Bob Simon, Rest in Peace

Bob Simon of 60 Minutes

Image courtesy of CBS News/60 Minutes

Bob Simon, Rest in Peace
| published February 12, 2015 |

By Thursday Review editors

 

At CBS News—and among the world of some of the world’s best reporters—grief over the death of newsman Bob Simon was mixed with a sort of strange irony: as a journalist, Simon had been in some of the most dangerous circumstances and environments in the world, yet he died in a car crash in New York City.

Like many great reporters of the previous century and the current age, Bob Simon wasn’t averse to risk. He reported from hot spots and dangerous places many times, including riots in American cities in the 1960s, combat zones in Southeast Asia at the height of the Vietnam War, and Iraq at the onset of the Gulf War, where he was once taken captive, held by Iraqi soldiers loyal to Saddam Hussein, and even tortured for information for 40 days in an Iraqi prison.

Simon, who first went to work for CBS News in 1967, was also bureau chief and senior correspondent in CBS’s Tel Aviv office for five years before being promoted to State Department correspondent in late 1981. Hardly jobs without tension, stress, and pressure. But Simon also had an affinity for reporting from war zones. He was there, in Vietnam, literally to the bitter end as Marine helicopters plucked the last Americans and the last of their Vietnamese friends from the embassy rooftop in 1975. He also reported from the Falklands, Yugoslavia, Cyprus, Grenada, and Somalia.

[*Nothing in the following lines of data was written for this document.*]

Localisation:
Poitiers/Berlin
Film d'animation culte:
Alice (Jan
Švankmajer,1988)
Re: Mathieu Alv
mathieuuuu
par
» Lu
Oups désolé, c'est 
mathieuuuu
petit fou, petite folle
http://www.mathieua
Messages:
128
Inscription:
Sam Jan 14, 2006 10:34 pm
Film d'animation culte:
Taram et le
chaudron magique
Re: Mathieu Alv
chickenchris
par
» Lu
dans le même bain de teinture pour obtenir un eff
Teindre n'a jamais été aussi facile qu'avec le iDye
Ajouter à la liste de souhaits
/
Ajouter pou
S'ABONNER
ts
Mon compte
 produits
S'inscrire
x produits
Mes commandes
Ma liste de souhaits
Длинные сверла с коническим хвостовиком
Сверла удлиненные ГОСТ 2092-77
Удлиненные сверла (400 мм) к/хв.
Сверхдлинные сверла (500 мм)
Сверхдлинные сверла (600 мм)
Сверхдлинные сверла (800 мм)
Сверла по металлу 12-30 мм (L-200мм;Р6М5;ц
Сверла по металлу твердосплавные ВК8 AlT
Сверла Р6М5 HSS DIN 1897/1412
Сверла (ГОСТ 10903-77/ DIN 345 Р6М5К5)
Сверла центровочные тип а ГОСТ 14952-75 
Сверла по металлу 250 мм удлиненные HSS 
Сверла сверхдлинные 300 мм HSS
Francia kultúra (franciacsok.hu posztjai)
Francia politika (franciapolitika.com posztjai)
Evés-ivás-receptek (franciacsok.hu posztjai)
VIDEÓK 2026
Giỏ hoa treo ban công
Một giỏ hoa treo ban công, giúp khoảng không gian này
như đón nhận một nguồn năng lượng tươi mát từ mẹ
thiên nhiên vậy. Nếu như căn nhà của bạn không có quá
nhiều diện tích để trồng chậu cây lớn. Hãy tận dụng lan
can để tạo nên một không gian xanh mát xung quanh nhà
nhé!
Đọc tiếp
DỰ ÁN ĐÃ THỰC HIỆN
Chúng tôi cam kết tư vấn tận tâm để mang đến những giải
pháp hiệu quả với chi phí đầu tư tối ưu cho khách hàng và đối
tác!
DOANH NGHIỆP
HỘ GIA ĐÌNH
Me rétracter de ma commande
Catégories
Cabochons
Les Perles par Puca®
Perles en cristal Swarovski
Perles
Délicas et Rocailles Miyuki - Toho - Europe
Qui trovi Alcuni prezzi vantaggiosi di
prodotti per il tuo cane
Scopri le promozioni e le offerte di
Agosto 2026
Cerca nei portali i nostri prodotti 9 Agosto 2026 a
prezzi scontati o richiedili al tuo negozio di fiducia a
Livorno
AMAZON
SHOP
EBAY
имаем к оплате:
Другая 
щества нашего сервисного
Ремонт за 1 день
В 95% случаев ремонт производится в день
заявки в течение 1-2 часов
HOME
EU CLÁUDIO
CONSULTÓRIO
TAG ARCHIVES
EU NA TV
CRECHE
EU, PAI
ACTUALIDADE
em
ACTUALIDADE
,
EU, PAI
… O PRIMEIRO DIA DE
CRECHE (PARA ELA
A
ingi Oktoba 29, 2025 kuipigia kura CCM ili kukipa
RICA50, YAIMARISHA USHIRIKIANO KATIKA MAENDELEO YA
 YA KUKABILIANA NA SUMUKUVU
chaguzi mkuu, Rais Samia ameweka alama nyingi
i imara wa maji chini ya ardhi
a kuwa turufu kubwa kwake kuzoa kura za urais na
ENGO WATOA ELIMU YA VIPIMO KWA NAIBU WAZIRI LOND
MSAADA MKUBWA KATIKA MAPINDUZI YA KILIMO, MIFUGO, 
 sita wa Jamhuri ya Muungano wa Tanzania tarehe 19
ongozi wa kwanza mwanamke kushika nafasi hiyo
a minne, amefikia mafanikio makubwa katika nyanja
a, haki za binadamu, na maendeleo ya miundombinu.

He was also a member of what is arguably the most elite circle of television journalists: correspondent for CBS’s 60 Minutes, the most popular news magazine show in TV history. This put him in the same company as some of the best journalists in the substantial stable CBS talent: Harry Reasoner, Ed Bradley, Dan Rather, Leslie Stahl, Steve Croft, Morley Safer, Mike Wallace, Scott Pelley.

As such, Simon had racked up four Peabody Awards—one of the highest honors bestowed upon television journalists—for a variety of reporting projects, including most recently an award for his story of the impoverished town in Paraguay where the locals make musical instruments entirely from the materials found in the town’s massive trash landfill. His highest honor came after the height of the war in Bosnia: an Alfred I. DuPont/Columbia University top award for his “Shame of Srebrenica,” a long form report telling of the genocide and the humanitarian aspects of that war.

Simon’s career at CBS News spanned 47 years, and in addition to the prestigious awards, he also won at least 27 Emmys, and scores of other journalism and news awards.

Bob Simon was what many of his colleagues called a “true newsman” and "a reporter's reporter," the sort of journalist who was drawn toward important events and moments of history-in-the-making. This was no accident for a young man who graduated Phi Beta Kappa with a degree in history from Brandeis University. Nor was it happenstance that his first major news assignment was covering the strife and fighting in Northern Ireland in the late 1960s.

In January of 1991, during the first week of the Gulf War, Simon and his crew apparently crossed the border from Saudi Arabia into Iraq. They were captured by Iraqi soldiers, and carted off to more than a month of mostly solitary confinement, physical abuse and mental torture. He later wrote a book, Forty Days, detailing the harrowing experience. Almost two decades later, Simon travelled to Japan to report on the aftermath of the 2011 earthquake and tsunami, and subsequent nuclear reactor disaster at Fukushima, perhaps as courageous an act of journalism as any of his experiences in Vietnam or Iraq.

Simon was pronounced dead upon his arrival at a New York hospital last night. He was killed when the Lincoln Town Car he was being shuttled in collided with another car which was stopped at a traffic light on Mahattan’s west side; After the initial collision, Simon’s car careened into the metal barriers which divide the oncoming lanes.